Mi período pornográfico duró poco. El jefe de la librería descubrió mis hurtos y me despidió. Volví a los trabajos temporales, saqué algo de dinero y pasé dos meses pantagruélicos.

Compré una caja de vodka, montones de bistecs y parvas de inhaladores. Me ahogaba en fantasías, delirios sexuales, colesterol y las obras de Raymond Chandler, Dashiell Hammett y algunos escritores de novelas policíacas verdaderamente malos. No salía de casa durante días. Perdí, gané y volví a perder peso al tiempo que me dejaba llevar por un frenesí cercano a la locura.

Me retrasé dos meses en el pago del alquiler. El casero empezó a golpear la puerta y a hablar de desahucio. No me alcanzaba el dinero para hacerlo callar. Con lo que tenía sólo podía alquilar por un mes un cuarto barato.

Encontré un apartamento cerca de los estudios de la Paramount. Estaba en un edificio cursi llamado Apartamentos Green Gables. Costaba sesenta dólares al mes, lo cual era muy poco para 1970.

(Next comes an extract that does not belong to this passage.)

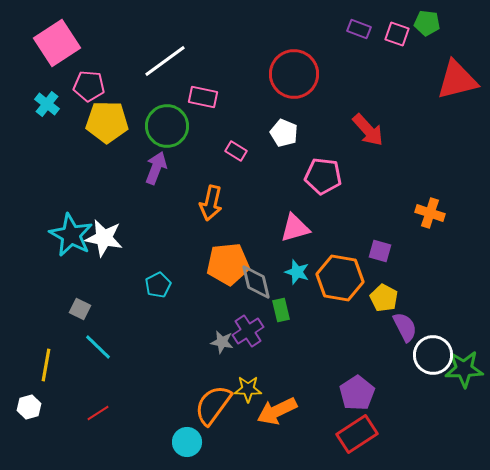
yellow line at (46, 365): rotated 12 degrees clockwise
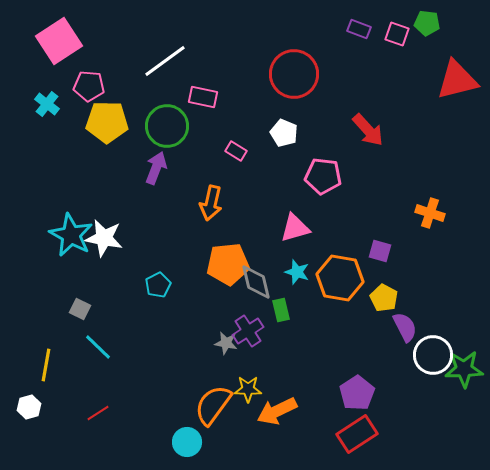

Lloyd me ayudó con el traslado. Puso mis cosas en su coche e hicimos la clásica fuga de medianoche. Me instalé en Green Gables y busqué empleo.

No encontré nada. Los trabajos que no exigían especialización escaseaban. Hice unos cuantos viajes con inhaladores y empecé a ver y oír cosas que tal vez fueran reales o no.